Page text:
◆ ◆ ◆
Ivrea (;  ; ; ) is a town and comune of the Metropolitan City of Turin in the Piedmont region of northwestern Italy. Situated on the road leading to the Aosta Valley (part of the medieval Via Francigena), it straddles the  Dora Baltea and is regarded as the centre of the Canavese area. Ivrea lies in a basin that in prehistoric times formed a large lake. Today five smaller lakes — Sirio, San Michele, Pistono, Nero and Campagna — are found in the area around the town.

On July 1, 2018, the site which is known as "Industrial City of the 20th Century" was listed as a UNESCO World Heritage Site.

History 

Ivrea and its surroundings have been inhabited since the Neolithic era; the Celts are believed to have had a village in Ivrea from around the 5th century BC. However, the town first officially appears in history as an outpost of the Roman Republic founded in 100 BC, probably built to guard one of the traditional invasion routes into northern Italy over the Alps. Its Latin name was Eporedia.
◆ ◆ ◆
Record excerpts:

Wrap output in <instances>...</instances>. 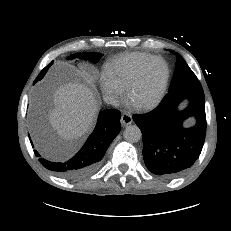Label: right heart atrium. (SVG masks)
Instances as JSON below:
<instances>
[{
	"label": "right heart atrium",
	"instance_id": "right-heart-atrium-1",
	"mask_svg": "<svg viewBox=\"0 0 231 231\" xmlns=\"http://www.w3.org/2000/svg\"><path fill=\"white\" fill-rule=\"evenodd\" d=\"M100 86L104 96L112 103H118L123 97L125 90L115 83L108 75L103 74Z\"/></svg>",
	"mask_w": 231,
	"mask_h": 231
}]
</instances>
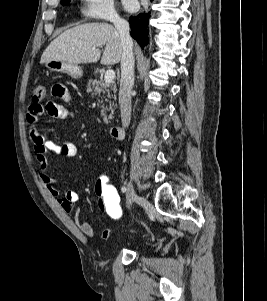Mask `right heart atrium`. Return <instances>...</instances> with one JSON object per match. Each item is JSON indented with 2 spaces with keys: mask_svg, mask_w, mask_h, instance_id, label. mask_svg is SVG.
<instances>
[{
  "mask_svg": "<svg viewBox=\"0 0 267 301\" xmlns=\"http://www.w3.org/2000/svg\"><path fill=\"white\" fill-rule=\"evenodd\" d=\"M83 13L90 19L115 21L119 19L114 0H82Z\"/></svg>",
  "mask_w": 267,
  "mask_h": 301,
  "instance_id": "right-heart-atrium-1",
  "label": "right heart atrium"
}]
</instances>
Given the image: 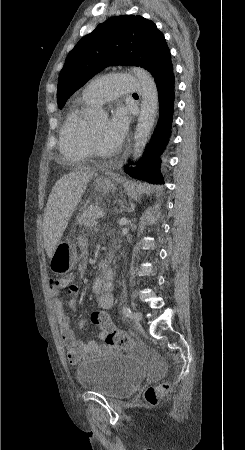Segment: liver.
<instances>
[{"label": "liver", "instance_id": "1", "mask_svg": "<svg viewBox=\"0 0 245 450\" xmlns=\"http://www.w3.org/2000/svg\"><path fill=\"white\" fill-rule=\"evenodd\" d=\"M95 169L82 168L60 178L53 186L43 216V237L51 259Z\"/></svg>", "mask_w": 245, "mask_h": 450}]
</instances>
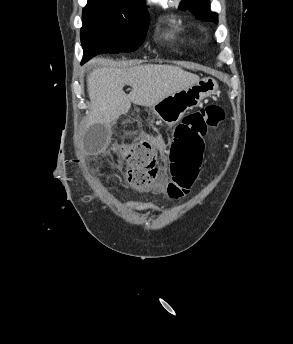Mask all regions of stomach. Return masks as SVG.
I'll use <instances>...</instances> for the list:
<instances>
[{
	"mask_svg": "<svg viewBox=\"0 0 293 344\" xmlns=\"http://www.w3.org/2000/svg\"><path fill=\"white\" fill-rule=\"evenodd\" d=\"M218 89L217 81L212 77L201 79L193 86L174 93L152 106L153 113L168 125L178 123L186 111L197 107L204 98Z\"/></svg>",
	"mask_w": 293,
	"mask_h": 344,
	"instance_id": "0dacf381",
	"label": "stomach"
}]
</instances>
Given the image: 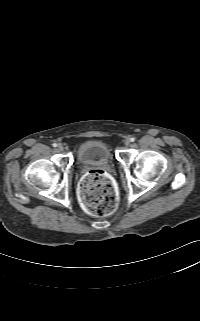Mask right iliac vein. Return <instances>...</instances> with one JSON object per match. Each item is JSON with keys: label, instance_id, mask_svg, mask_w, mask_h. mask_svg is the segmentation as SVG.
Instances as JSON below:
<instances>
[{"label": "right iliac vein", "instance_id": "obj_1", "mask_svg": "<svg viewBox=\"0 0 200 321\" xmlns=\"http://www.w3.org/2000/svg\"><path fill=\"white\" fill-rule=\"evenodd\" d=\"M57 149H58L59 151H63V150H64V147H63L62 144H59V145L57 146Z\"/></svg>", "mask_w": 200, "mask_h": 321}]
</instances>
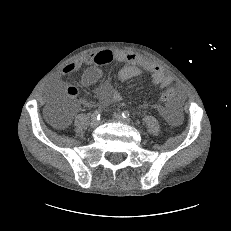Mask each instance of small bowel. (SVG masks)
Wrapping results in <instances>:
<instances>
[{
    "label": "small bowel",
    "mask_w": 231,
    "mask_h": 231,
    "mask_svg": "<svg viewBox=\"0 0 231 231\" xmlns=\"http://www.w3.org/2000/svg\"><path fill=\"white\" fill-rule=\"evenodd\" d=\"M112 61L125 63V65L118 71L117 78L120 81H126L144 73H149L152 83L163 89L168 87L173 81V76L166 74L165 70L154 63L147 61L145 58L134 54L124 52L122 50H102L90 53L84 58L71 62L64 66L62 73L69 75L77 72L81 67L87 66L81 75L80 82L87 87L98 81L102 75L101 67ZM54 89H64L68 96L74 98L78 94V89L74 86H65L63 81L57 79L54 81ZM98 104L105 107L111 103L122 100L120 93L115 90L108 82L104 83L97 89ZM80 105H89L87 102H80ZM158 111L168 120V122L175 126L180 121V112L176 102H170L166 106H159ZM66 120L60 123L64 125Z\"/></svg>",
    "instance_id": "c3829d8e"
}]
</instances>
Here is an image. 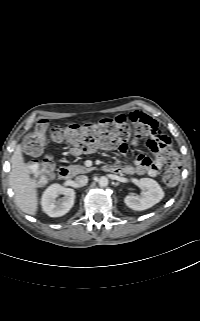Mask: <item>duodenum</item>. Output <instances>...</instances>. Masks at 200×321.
I'll return each instance as SVG.
<instances>
[{
    "label": "duodenum",
    "instance_id": "1",
    "mask_svg": "<svg viewBox=\"0 0 200 321\" xmlns=\"http://www.w3.org/2000/svg\"><path fill=\"white\" fill-rule=\"evenodd\" d=\"M108 171L117 173V168L116 167H108ZM71 171L67 167H61L59 169V178L62 180H68L71 178Z\"/></svg>",
    "mask_w": 200,
    "mask_h": 321
}]
</instances>
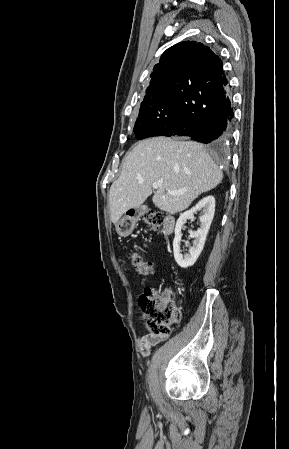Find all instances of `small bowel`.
I'll return each mask as SVG.
<instances>
[{
  "instance_id": "small-bowel-1",
  "label": "small bowel",
  "mask_w": 289,
  "mask_h": 449,
  "mask_svg": "<svg viewBox=\"0 0 289 449\" xmlns=\"http://www.w3.org/2000/svg\"><path fill=\"white\" fill-rule=\"evenodd\" d=\"M166 337L156 336L154 334L145 333L139 337V347L143 355H148L153 345L164 340Z\"/></svg>"
}]
</instances>
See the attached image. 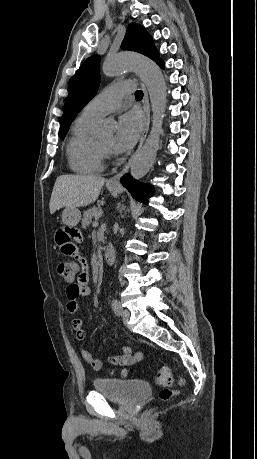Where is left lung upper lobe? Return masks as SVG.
I'll return each mask as SVG.
<instances>
[{
	"mask_svg": "<svg viewBox=\"0 0 257 459\" xmlns=\"http://www.w3.org/2000/svg\"><path fill=\"white\" fill-rule=\"evenodd\" d=\"M121 48L139 52L156 62L161 60L151 36L143 26L136 23H131L128 26ZM99 62L98 55H93L86 59L71 82L69 95L61 117L60 137L62 139L67 134L77 114L96 94L100 84Z\"/></svg>",
	"mask_w": 257,
	"mask_h": 459,
	"instance_id": "5c2ea615",
	"label": "left lung upper lobe"
}]
</instances>
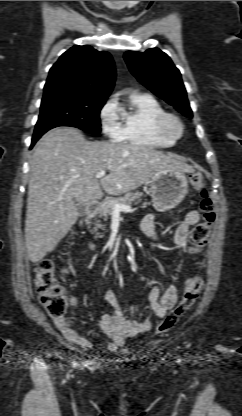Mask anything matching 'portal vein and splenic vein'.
Listing matches in <instances>:
<instances>
[{
	"label": "portal vein and splenic vein",
	"instance_id": "portal-vein-and-splenic-vein-1",
	"mask_svg": "<svg viewBox=\"0 0 242 416\" xmlns=\"http://www.w3.org/2000/svg\"><path fill=\"white\" fill-rule=\"evenodd\" d=\"M106 174V171H99L96 173L95 178L96 179H100L102 177H104ZM132 209L130 206L128 205H124V204H120V203H116L114 205V213H119V212H130Z\"/></svg>",
	"mask_w": 242,
	"mask_h": 416
}]
</instances>
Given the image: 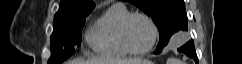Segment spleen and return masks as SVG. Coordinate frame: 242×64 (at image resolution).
<instances>
[{
    "instance_id": "3e777b00",
    "label": "spleen",
    "mask_w": 242,
    "mask_h": 64,
    "mask_svg": "<svg viewBox=\"0 0 242 64\" xmlns=\"http://www.w3.org/2000/svg\"><path fill=\"white\" fill-rule=\"evenodd\" d=\"M167 64H183V63L178 59L170 58L168 59Z\"/></svg>"
}]
</instances>
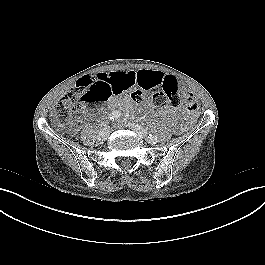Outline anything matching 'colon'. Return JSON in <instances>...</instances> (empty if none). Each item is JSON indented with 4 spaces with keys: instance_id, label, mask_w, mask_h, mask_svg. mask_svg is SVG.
Returning <instances> with one entry per match:
<instances>
[{
    "instance_id": "colon-1",
    "label": "colon",
    "mask_w": 265,
    "mask_h": 265,
    "mask_svg": "<svg viewBox=\"0 0 265 265\" xmlns=\"http://www.w3.org/2000/svg\"><path fill=\"white\" fill-rule=\"evenodd\" d=\"M149 91L152 93L151 101L157 108H164L167 105L176 108L183 102L185 110L189 113H197L201 109L200 100L194 95L186 96L179 81L171 75L165 76L160 87ZM112 94L105 76H84L58 101L54 107L53 116L60 122H66L79 99L84 102L105 101ZM131 99L136 105H140L144 99V93L136 90L131 94Z\"/></svg>"
}]
</instances>
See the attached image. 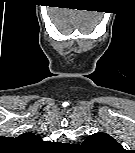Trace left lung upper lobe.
Returning a JSON list of instances; mask_svg holds the SVG:
<instances>
[{
  "label": "left lung upper lobe",
  "instance_id": "1",
  "mask_svg": "<svg viewBox=\"0 0 135 153\" xmlns=\"http://www.w3.org/2000/svg\"><path fill=\"white\" fill-rule=\"evenodd\" d=\"M83 146L90 150L103 153L121 150V145L110 135L103 132H98L88 136L83 142Z\"/></svg>",
  "mask_w": 135,
  "mask_h": 153
}]
</instances>
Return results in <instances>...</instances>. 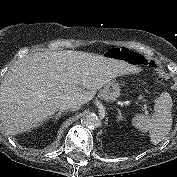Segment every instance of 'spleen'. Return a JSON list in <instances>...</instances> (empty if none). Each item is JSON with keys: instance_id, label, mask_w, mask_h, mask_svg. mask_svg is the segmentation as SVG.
I'll return each instance as SVG.
<instances>
[{"instance_id": "3e777b00", "label": "spleen", "mask_w": 177, "mask_h": 177, "mask_svg": "<svg viewBox=\"0 0 177 177\" xmlns=\"http://www.w3.org/2000/svg\"><path fill=\"white\" fill-rule=\"evenodd\" d=\"M172 105L169 93L163 92L155 100L153 115H136L132 119V125L142 132H149L151 143L157 145L165 139L171 130L173 123Z\"/></svg>"}]
</instances>
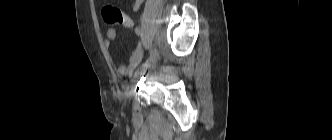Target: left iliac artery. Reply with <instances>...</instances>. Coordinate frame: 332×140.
<instances>
[{
  "mask_svg": "<svg viewBox=\"0 0 332 140\" xmlns=\"http://www.w3.org/2000/svg\"><path fill=\"white\" fill-rule=\"evenodd\" d=\"M156 54H157V50H156V48H154L151 51L150 56L147 58V60L141 65L140 69L146 67L149 64V62L155 57Z\"/></svg>",
  "mask_w": 332,
  "mask_h": 140,
  "instance_id": "obj_1",
  "label": "left iliac artery"
}]
</instances>
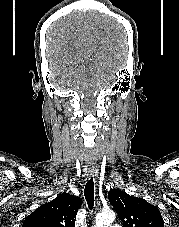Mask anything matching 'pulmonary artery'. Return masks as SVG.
Returning <instances> with one entry per match:
<instances>
[{
	"instance_id": "pulmonary-artery-1",
	"label": "pulmonary artery",
	"mask_w": 179,
	"mask_h": 227,
	"mask_svg": "<svg viewBox=\"0 0 179 227\" xmlns=\"http://www.w3.org/2000/svg\"><path fill=\"white\" fill-rule=\"evenodd\" d=\"M110 227H121V226L117 224H112Z\"/></svg>"
}]
</instances>
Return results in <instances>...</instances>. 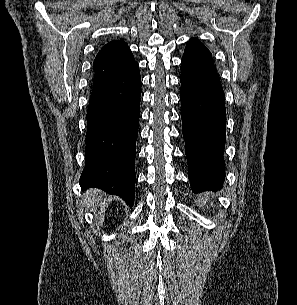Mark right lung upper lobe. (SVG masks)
Wrapping results in <instances>:
<instances>
[{"mask_svg":"<svg viewBox=\"0 0 297 305\" xmlns=\"http://www.w3.org/2000/svg\"><path fill=\"white\" fill-rule=\"evenodd\" d=\"M135 63L129 46L122 40H113L104 45L94 63L93 85L111 79Z\"/></svg>","mask_w":297,"mask_h":305,"instance_id":"right-lung-upper-lobe-1","label":"right lung upper lobe"}]
</instances>
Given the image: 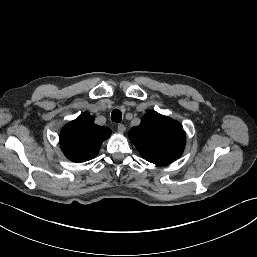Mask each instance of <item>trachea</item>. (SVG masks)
I'll list each match as a JSON object with an SVG mask.
<instances>
[{
    "mask_svg": "<svg viewBox=\"0 0 257 257\" xmlns=\"http://www.w3.org/2000/svg\"><path fill=\"white\" fill-rule=\"evenodd\" d=\"M111 119L113 122L120 123L122 120V113L120 110L115 109L111 113Z\"/></svg>",
    "mask_w": 257,
    "mask_h": 257,
    "instance_id": "trachea-1",
    "label": "trachea"
}]
</instances>
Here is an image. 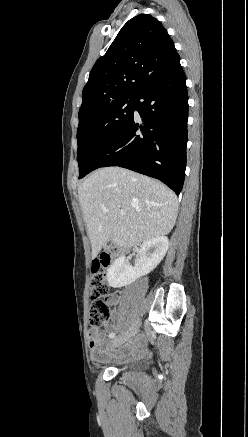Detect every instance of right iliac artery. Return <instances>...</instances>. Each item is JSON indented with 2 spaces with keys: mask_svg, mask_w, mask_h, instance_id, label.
Returning a JSON list of instances; mask_svg holds the SVG:
<instances>
[{
  "mask_svg": "<svg viewBox=\"0 0 248 437\" xmlns=\"http://www.w3.org/2000/svg\"><path fill=\"white\" fill-rule=\"evenodd\" d=\"M109 337H110V338H114V337H115V334H114V333H111V334L109 335Z\"/></svg>",
  "mask_w": 248,
  "mask_h": 437,
  "instance_id": "obj_1",
  "label": "right iliac artery"
}]
</instances>
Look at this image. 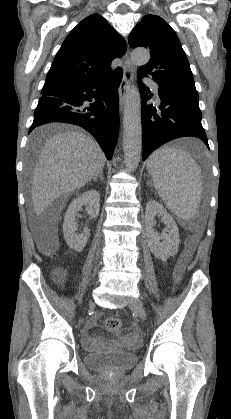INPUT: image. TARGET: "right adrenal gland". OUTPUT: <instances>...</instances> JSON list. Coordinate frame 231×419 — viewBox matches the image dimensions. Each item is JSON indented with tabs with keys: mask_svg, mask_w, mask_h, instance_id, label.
I'll return each instance as SVG.
<instances>
[{
	"mask_svg": "<svg viewBox=\"0 0 231 419\" xmlns=\"http://www.w3.org/2000/svg\"><path fill=\"white\" fill-rule=\"evenodd\" d=\"M98 178H100L101 181L104 180L103 171L99 172V174L96 177H94L93 181L96 182Z\"/></svg>",
	"mask_w": 231,
	"mask_h": 419,
	"instance_id": "1",
	"label": "right adrenal gland"
}]
</instances>
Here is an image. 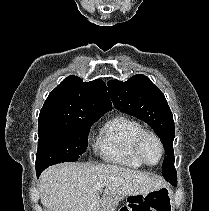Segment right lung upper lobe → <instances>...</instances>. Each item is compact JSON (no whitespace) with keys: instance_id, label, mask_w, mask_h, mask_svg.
<instances>
[{"instance_id":"obj_1","label":"right lung upper lobe","mask_w":209,"mask_h":211,"mask_svg":"<svg viewBox=\"0 0 209 211\" xmlns=\"http://www.w3.org/2000/svg\"><path fill=\"white\" fill-rule=\"evenodd\" d=\"M111 108L102 80L83 82L81 78L71 75L49 94L40 111L39 121L101 117Z\"/></svg>"}]
</instances>
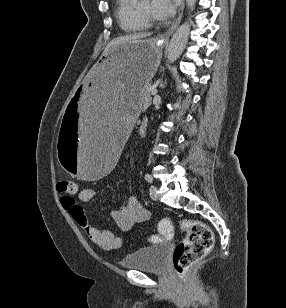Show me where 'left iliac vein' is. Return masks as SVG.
Listing matches in <instances>:
<instances>
[{"mask_svg": "<svg viewBox=\"0 0 286 308\" xmlns=\"http://www.w3.org/2000/svg\"><path fill=\"white\" fill-rule=\"evenodd\" d=\"M149 194H150V197L153 199V200H158L159 198V195H158V188L155 186V185H151L150 188H149Z\"/></svg>", "mask_w": 286, "mask_h": 308, "instance_id": "1", "label": "left iliac vein"}]
</instances>
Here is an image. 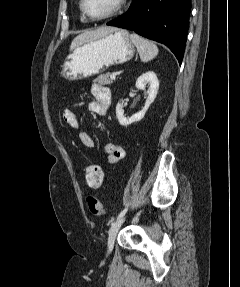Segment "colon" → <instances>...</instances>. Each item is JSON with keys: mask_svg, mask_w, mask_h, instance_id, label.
Segmentation results:
<instances>
[{"mask_svg": "<svg viewBox=\"0 0 240 287\" xmlns=\"http://www.w3.org/2000/svg\"><path fill=\"white\" fill-rule=\"evenodd\" d=\"M85 179L87 185L92 189H98L102 186L104 174L102 168L97 164H90L85 168ZM90 212L96 216H104L106 209L103 201L95 196L87 199Z\"/></svg>", "mask_w": 240, "mask_h": 287, "instance_id": "5ec220e1", "label": "colon"}]
</instances>
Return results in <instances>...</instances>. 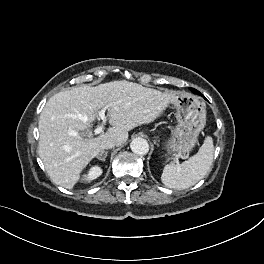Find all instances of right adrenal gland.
<instances>
[{
  "mask_svg": "<svg viewBox=\"0 0 264 264\" xmlns=\"http://www.w3.org/2000/svg\"><path fill=\"white\" fill-rule=\"evenodd\" d=\"M108 155V151H101L98 155H97V159L100 161H105L106 157Z\"/></svg>",
  "mask_w": 264,
  "mask_h": 264,
  "instance_id": "obj_1",
  "label": "right adrenal gland"
}]
</instances>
◆ ◆ ◆
Challenge 1:
In one to three sentences, explain why, according to the text about Ivrea, the Roman Republic probably built its outpost there.
Challenge 2:
Summarize the text about Ivrea in two sentences.
The entries come from a source unrelated to the text about Ivrea.

Written reply 1:
The Roman outpost, founded in 100 BC, was probably built to guard one of the traditional invasion routes into northern Italy over the Alps.

Written reply 2:
Ivrea is a town and comune of the Metropolitan City of Turin in northwestern Italy, straddling the Dora Baltea on the road to the Aosta Valley, and its "Industrial City of the 20th Century" site became a UNESCO World Heritage Site on July 1, 2018. Inhabited since the Neolithic era, it first officially appears in history as a Roman Republic outpost founded in 100 BC, with the Latin name Eporedia.